**WHAT TO DO:** In the data below, find every line with the word "SOUZA" and copy it.

Saved data entries
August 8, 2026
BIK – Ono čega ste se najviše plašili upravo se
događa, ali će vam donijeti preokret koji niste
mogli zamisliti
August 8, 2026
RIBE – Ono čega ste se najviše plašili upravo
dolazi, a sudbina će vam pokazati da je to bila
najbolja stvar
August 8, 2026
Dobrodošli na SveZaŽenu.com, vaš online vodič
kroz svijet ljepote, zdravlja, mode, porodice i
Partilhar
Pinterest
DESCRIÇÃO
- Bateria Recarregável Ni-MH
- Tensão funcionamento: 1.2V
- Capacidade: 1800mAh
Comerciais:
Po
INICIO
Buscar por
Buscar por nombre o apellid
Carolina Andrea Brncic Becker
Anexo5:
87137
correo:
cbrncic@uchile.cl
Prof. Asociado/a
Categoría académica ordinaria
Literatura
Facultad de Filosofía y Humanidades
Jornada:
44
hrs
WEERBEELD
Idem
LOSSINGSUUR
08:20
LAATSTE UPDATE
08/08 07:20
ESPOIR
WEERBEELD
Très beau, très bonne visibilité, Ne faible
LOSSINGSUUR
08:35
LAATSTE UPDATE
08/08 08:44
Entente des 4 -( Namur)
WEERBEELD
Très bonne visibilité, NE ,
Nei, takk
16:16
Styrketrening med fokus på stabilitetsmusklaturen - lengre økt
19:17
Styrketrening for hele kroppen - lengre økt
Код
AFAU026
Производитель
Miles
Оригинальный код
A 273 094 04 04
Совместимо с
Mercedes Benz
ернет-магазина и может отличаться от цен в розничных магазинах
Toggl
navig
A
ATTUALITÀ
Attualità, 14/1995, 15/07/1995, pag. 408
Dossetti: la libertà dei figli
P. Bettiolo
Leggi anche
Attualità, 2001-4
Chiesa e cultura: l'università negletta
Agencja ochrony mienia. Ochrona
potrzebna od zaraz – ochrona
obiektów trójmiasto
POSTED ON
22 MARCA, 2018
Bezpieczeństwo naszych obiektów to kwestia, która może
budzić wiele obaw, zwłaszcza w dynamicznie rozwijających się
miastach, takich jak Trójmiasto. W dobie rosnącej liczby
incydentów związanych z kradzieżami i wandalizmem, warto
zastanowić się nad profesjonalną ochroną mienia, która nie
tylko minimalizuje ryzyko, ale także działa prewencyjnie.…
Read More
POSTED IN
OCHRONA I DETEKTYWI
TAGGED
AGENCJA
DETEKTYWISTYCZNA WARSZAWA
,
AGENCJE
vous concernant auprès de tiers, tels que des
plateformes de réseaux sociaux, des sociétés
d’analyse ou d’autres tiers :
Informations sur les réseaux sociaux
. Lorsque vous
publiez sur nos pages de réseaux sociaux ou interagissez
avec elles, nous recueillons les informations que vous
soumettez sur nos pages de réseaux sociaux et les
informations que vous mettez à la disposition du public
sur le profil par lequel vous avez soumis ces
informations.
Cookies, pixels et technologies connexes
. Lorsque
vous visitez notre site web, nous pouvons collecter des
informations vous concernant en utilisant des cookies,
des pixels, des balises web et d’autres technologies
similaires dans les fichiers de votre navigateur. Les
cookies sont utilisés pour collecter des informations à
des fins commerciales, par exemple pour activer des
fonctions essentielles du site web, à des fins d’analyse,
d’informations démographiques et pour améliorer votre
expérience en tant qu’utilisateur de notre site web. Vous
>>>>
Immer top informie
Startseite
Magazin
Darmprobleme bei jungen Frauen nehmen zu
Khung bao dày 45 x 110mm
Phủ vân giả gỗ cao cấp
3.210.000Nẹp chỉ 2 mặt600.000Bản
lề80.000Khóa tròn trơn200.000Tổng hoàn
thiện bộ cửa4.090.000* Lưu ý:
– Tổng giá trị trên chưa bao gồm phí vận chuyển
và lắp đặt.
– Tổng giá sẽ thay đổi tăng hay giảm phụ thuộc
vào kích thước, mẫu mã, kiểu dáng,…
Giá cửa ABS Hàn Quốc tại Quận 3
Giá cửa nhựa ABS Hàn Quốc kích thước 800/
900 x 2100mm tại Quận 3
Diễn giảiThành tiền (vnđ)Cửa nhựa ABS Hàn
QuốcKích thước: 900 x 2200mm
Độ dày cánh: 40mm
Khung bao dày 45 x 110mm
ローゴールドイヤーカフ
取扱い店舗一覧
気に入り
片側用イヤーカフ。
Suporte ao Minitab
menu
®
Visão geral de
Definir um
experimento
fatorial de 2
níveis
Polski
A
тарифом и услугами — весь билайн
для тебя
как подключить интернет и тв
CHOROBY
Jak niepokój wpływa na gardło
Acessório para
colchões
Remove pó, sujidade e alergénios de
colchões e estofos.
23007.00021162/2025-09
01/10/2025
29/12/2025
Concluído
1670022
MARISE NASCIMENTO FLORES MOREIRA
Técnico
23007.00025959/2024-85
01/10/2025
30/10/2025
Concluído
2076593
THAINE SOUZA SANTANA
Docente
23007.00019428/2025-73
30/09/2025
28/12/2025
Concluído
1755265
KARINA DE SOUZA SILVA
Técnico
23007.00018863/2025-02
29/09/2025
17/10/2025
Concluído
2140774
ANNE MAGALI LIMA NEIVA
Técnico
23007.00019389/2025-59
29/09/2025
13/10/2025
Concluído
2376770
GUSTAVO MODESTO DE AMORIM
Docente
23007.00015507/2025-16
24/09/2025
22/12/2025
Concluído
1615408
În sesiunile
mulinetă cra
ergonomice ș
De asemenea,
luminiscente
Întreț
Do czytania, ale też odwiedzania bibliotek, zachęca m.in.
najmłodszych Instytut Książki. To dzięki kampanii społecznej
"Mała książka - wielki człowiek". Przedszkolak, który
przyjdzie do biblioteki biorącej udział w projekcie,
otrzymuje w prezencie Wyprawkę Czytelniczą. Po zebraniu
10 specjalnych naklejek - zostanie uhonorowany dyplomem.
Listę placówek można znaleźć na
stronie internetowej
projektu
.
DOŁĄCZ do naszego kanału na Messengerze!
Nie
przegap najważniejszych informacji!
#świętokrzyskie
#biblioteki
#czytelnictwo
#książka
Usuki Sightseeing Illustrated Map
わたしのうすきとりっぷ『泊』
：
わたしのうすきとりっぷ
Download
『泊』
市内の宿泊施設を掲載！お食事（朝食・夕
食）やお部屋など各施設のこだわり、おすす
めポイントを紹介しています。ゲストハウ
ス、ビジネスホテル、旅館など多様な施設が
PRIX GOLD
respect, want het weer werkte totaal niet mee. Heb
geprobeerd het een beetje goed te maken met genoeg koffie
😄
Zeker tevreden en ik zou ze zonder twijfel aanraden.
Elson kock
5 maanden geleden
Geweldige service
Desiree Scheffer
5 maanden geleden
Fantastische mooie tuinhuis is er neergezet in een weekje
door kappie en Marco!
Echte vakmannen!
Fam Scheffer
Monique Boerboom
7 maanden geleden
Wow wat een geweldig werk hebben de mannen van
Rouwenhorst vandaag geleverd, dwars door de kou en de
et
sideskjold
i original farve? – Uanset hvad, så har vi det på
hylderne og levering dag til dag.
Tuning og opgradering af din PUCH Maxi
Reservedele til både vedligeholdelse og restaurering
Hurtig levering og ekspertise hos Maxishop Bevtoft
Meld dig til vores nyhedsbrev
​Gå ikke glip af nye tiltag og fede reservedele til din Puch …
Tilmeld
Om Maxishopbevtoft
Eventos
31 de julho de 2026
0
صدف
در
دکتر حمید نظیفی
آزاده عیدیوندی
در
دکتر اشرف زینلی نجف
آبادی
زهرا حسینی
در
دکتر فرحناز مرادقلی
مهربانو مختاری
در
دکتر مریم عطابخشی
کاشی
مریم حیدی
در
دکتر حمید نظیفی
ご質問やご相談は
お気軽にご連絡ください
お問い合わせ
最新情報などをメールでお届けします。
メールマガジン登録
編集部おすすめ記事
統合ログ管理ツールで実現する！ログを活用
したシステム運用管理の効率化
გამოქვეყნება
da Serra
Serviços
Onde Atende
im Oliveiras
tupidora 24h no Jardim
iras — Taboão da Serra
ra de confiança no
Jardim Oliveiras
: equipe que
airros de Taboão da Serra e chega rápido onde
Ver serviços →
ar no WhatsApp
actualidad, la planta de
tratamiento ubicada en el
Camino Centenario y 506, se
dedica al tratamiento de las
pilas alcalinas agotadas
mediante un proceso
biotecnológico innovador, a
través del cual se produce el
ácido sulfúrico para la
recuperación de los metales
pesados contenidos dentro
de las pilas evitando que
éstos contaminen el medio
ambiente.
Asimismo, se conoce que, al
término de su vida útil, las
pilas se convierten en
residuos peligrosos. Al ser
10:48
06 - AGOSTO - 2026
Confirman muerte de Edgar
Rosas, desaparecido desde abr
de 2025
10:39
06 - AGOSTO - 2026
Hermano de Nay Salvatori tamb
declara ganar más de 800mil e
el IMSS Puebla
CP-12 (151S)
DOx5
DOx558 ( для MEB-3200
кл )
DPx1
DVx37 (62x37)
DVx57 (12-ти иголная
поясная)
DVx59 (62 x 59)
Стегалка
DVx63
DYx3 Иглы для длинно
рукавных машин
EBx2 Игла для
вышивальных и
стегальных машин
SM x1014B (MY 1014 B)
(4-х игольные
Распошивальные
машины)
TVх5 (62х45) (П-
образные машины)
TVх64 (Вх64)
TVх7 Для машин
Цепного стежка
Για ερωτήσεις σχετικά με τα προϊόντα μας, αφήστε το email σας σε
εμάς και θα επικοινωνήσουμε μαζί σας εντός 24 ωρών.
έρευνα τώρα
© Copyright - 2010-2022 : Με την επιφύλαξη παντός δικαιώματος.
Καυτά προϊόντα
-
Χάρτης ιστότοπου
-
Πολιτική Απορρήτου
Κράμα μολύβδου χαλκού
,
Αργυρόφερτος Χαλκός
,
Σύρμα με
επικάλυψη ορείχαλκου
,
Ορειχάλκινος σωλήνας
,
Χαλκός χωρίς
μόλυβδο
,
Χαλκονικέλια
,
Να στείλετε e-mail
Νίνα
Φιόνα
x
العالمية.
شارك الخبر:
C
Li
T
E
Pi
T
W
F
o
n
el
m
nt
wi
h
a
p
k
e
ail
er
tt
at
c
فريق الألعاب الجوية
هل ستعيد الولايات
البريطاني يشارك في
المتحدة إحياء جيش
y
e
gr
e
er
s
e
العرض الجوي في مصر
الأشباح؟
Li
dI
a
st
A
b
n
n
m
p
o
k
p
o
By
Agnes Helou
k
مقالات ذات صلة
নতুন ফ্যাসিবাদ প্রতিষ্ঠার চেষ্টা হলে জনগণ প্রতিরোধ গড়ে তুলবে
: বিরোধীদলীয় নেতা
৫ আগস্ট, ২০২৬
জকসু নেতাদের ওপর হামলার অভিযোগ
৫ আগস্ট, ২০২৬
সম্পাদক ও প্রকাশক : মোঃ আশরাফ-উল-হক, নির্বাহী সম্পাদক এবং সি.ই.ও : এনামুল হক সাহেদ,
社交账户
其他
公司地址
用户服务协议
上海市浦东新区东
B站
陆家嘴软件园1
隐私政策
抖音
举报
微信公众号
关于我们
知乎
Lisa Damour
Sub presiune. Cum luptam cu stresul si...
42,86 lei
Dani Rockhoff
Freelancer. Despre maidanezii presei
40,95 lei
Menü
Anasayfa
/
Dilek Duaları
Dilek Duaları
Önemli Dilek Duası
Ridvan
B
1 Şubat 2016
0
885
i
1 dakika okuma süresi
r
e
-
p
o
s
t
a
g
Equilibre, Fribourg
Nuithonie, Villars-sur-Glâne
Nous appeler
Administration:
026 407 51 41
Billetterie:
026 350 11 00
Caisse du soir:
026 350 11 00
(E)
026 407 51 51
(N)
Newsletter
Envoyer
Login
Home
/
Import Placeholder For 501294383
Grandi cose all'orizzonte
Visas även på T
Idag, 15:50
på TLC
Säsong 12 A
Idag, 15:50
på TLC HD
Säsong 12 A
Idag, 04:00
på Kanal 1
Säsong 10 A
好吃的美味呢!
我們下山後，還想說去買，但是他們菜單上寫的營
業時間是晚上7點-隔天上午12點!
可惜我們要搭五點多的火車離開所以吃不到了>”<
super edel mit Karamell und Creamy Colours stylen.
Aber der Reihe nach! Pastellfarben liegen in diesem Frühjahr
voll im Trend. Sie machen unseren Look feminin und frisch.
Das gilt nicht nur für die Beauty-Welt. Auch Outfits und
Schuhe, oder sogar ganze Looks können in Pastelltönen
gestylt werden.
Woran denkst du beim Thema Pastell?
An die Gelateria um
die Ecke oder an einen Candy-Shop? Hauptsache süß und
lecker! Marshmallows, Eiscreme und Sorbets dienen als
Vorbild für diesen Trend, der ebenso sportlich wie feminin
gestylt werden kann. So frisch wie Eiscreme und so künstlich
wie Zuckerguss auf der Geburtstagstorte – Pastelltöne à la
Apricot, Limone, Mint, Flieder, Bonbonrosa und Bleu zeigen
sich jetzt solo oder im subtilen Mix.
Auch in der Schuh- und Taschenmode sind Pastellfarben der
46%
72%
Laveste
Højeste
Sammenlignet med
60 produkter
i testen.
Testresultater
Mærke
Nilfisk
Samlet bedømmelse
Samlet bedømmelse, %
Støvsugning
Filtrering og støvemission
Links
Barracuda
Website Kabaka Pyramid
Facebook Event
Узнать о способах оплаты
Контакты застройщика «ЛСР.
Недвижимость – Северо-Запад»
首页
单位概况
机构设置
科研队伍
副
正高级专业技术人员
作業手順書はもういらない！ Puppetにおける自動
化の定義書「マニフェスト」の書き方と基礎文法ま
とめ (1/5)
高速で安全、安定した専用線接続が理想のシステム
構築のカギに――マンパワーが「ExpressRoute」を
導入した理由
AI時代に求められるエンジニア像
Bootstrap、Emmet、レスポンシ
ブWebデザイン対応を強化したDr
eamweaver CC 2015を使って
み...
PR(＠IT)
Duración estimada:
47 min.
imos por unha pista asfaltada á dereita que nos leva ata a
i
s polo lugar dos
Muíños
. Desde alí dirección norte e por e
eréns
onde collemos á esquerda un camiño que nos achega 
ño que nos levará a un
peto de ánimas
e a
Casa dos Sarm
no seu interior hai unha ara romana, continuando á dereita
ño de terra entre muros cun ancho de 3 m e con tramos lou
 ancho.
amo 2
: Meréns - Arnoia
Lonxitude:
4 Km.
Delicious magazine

**PROBLEM SOLUTION:**
THAINE SOUZA SANTANA
KARINA DE SOUZA SILVA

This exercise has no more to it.